Task list:
1. According to the OData post, what are all instance containers grouped in?
2. Translate this sentence from the OData post into Spanish: "Instances of associations are grouped in Association Sets."

Excerpted passage:
:::::

1
votes

I was reading about OData sources at Odata.org when I ran across this segment about associations.

Associations define the relationship between two or more Entity Types (for example, Employee WorksFor Department). Instances of associations are grouped in Association Sets. Navigation Properties are special properties on Entity Types which are bound to a specific association and can be used to refer to associations of an entity.

Finally, all instance containers (Entity Sets and Association Sets) are grouped in an Entity Container.

Putting the above paragraphs into OData terms, the feeds exposed by an OData service are represented by Entity Sets or a Navigation Property on an Entity Type that identifies a collection of entities. For example, the Entity Set identified by the URI http://services.odata.org/OData/OData.svc/Products or the collection of entities identified by the "Products" navigation property in http://services.odata.org/OData/OData.svc/Categories(1)/Products identifies a feed of entries exposed by the OData service.

I am making a OData service in C# using Visual Studio 2012 and would like to use the URL functionality mentioned. However I do not know how to set it up. Does anybody know how to do this?

Here is my code:

    public class AssociationTest : DataService<ServiceContext>
{
    // This method is called only once to initialize service-wide policies.
    public static void InitializeService(DataServiceConfiguration config)

:::::

Dataset content:
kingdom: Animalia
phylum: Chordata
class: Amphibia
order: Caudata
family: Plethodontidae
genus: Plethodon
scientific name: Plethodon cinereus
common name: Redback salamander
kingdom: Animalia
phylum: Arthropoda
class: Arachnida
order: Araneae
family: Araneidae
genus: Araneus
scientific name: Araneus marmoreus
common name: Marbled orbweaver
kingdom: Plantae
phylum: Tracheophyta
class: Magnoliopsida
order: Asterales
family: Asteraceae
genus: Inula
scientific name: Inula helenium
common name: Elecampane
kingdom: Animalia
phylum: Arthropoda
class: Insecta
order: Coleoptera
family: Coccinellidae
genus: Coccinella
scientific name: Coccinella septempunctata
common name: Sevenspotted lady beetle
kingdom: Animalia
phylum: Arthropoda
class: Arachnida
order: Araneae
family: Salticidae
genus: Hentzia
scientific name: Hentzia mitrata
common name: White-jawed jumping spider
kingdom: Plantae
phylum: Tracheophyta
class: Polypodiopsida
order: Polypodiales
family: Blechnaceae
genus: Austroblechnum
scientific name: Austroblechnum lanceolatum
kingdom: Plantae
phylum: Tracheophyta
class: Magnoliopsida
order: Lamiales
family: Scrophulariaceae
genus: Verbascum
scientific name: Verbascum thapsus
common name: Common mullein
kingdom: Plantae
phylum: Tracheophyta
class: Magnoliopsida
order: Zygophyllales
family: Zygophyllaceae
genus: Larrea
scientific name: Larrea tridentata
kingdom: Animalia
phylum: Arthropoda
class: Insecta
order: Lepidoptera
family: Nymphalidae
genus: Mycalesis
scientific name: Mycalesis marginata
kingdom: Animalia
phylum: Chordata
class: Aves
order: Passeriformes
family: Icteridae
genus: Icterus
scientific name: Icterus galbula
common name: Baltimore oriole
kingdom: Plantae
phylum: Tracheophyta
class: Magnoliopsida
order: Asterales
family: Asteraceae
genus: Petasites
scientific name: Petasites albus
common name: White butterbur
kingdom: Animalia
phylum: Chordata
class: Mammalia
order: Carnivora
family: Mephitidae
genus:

:::::

Solutions:
1. An Entity Container.

2. Las instancias de asociaciones se agrupan en Association Sets.